Once Works Well was pure technology. Now it seeks merely to divert.
Pansy subjects - Verse! Opera! Domestic trivia! - are now commonplace.
The 300-word limit for posts is retained. The ego is enlarged

Wednesday, 4 June 2008

Plutarch and Hells Angels

MOTORBIKES. Part one, probably of many. Blame Plutarch for tempting me. Even after my first car, motorcycles remained dear. I belong to a generation when poverty meant a bike was the first form of personal transport - nowadays most people start with a secondhand car. Later, working on a magazine called Motorcycling, I learned a painful professional lesson; you don't necessarily develop as a journalist by immersing yourself in an enthusiasm.

But an end to being maudlin, in this blog it's techno that counts. Plutarch records seeing a Harley Davidson and fearfully imagines "driving" it. Bikers talk about "riding" bikes but I can see why a non-biker might prefer an alternative verb. "Riding" sounds passive, "driving" suggests being in control.

Ironically the one make of motorcycle you might "drive" is a Harley Davidson (see pic). This weighty US bike has an enormous engine (1200 cc*, larger than several small cars), you sit low - almost amidst the works - and seemingly reach up to the handlebars. Most characteristic is the exhaust note of the low-revving vee-twin engine: a lazy, lumpy growl that rises to a "blat" as speed increases. Progress is majestic. I can just about accept the sentence: "Taking the Harley out for a drive".

However, when Plutarch dreams of sensuous if terrifying speed, he's imagining something other than a Harley.
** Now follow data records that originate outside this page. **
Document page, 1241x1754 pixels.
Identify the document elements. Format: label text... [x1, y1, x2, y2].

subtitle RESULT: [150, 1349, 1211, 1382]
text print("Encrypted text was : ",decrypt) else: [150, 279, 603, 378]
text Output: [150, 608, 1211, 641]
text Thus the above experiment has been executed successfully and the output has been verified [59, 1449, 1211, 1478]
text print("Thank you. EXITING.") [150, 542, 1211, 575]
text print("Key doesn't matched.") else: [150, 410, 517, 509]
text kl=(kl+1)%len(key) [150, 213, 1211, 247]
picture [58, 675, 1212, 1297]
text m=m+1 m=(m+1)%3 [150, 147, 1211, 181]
More on this, when I'm back from France.

* Update June 22, 2008. Seems I'm out of date on the Harley's engine capacity. In France I encountered one with a 1500 cc engine

3 comments:

Lucy said...

Have a good trip!

I can take my note about the content warning off now...

Anonymous said...

I've always favoured the Indian over the Harley...

Roderick Robinson said...

Dick: As far as I know Indian died the death years ago. It always looked distinctly old-fashioned - a bike to be steered round corners rather than heeled into them. As I recall the tyres were almost wide enough to hold the stationary bike upright on their own.